Bunların dışında; bir Wes Anderson hayranı olarak, filmin özellikle fragmanının ve afişinin- afişteki renkler açısından- bir nevi Wes Andersonvari olduğunu kabul ediyorum, bende de aynı havayı uyandırmıştı. Ayrıca filmde Cem Yılmaz’ın eski filmlerine olan göndermelerin olduğu dakikalar vardı ve bazıları gerçekten zekice yazılmıştı. Son olarak, müzikler gerçekten etkileyiciydi, bu konuda Mazhar Alanson’u takdir etmek gerekiyor.
Son olarak, filmde çok fazla reklam yerleştirmesi var gerçekten. Bu konudaki olumsuz eleştirileri doğru biliyorum, daha az reklamla ya da hiç reklamsız hali daha iyi olurdu. Zira, bir anda ortaya çıkıyor ve dikkat dağıtıyorlar.

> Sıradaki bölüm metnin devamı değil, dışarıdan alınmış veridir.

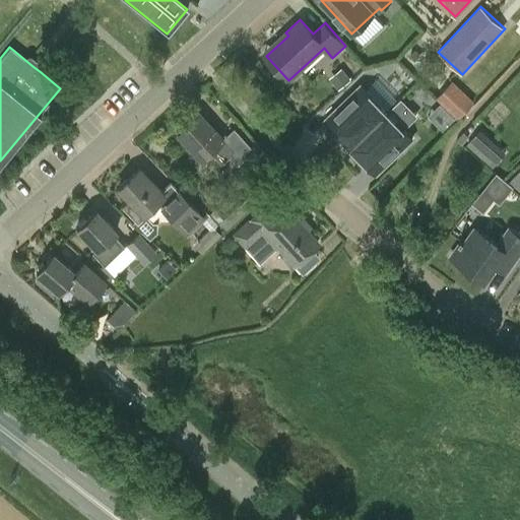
[(329,75),(338,87),(351,77),(342,65),(329,75)]
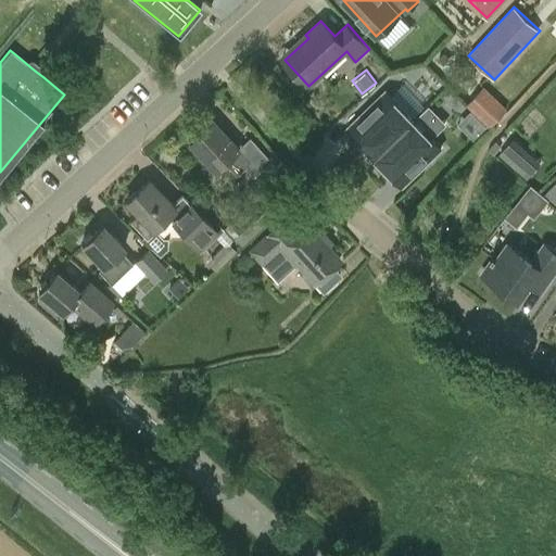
[(508,108),(484,86),(466,104),(490,127),(508,108)]
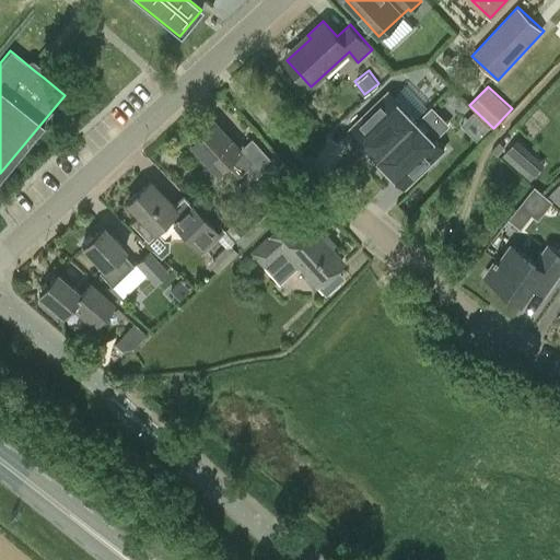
[(378,121),(359,139),(362,141),(359,144),(370,156),(373,153),(377,158),(416,120),(388,92),(369,111),(378,121)]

Film hakkında daha pek çok şey söylenir ama, daha fazlasını perde anlatsın isterim. Bence gidin, görün; nasıl olduğuna kendiniz karar verin. Ben bu filmi izleyebildiğim için çok mutluyum. Bakın bakalım, arzular zafere dönüşüyor mu… Pek Yakında, artık karşınızda. İyi seyirler.
Kübra
Bence çok kararında bir yazı olmuş. Piyasadaki onlarca asıp kesen yazının aksine bu yazıda film olduğu gibi karşınızda. Ürün yerleştirme, karakter fazlalıkları gibi konularda farklı fikirlerim olsa da filmin hakkını veren bu yazı için eline sağlık. Bence herkes bi gidip görmeli filmi ve kendi kararlarını vermeli. Bana kalırsa pişman olmayacaksınız.
....
Gerek kullanılan renkleri ele alışın gerek oyunculuklara yaptığın yorum gerçekten çok yerinde. Benim içinse filmin iki yıldızı vardı: Zafer Algöz ve Zerrin Tekindor. Onları alkışlayıp, yazı için teşekkür ettikten sonra insanlara bir önerim olacak; herkes kendi gözünden eleştiriyor filmi arkadaşlar. Bir gidin görün derim. Yüzünüzdeki gülümsemeyle filmden çıktığınızda anlayacaksınız. Ellerine sağlık tekrar yazı için.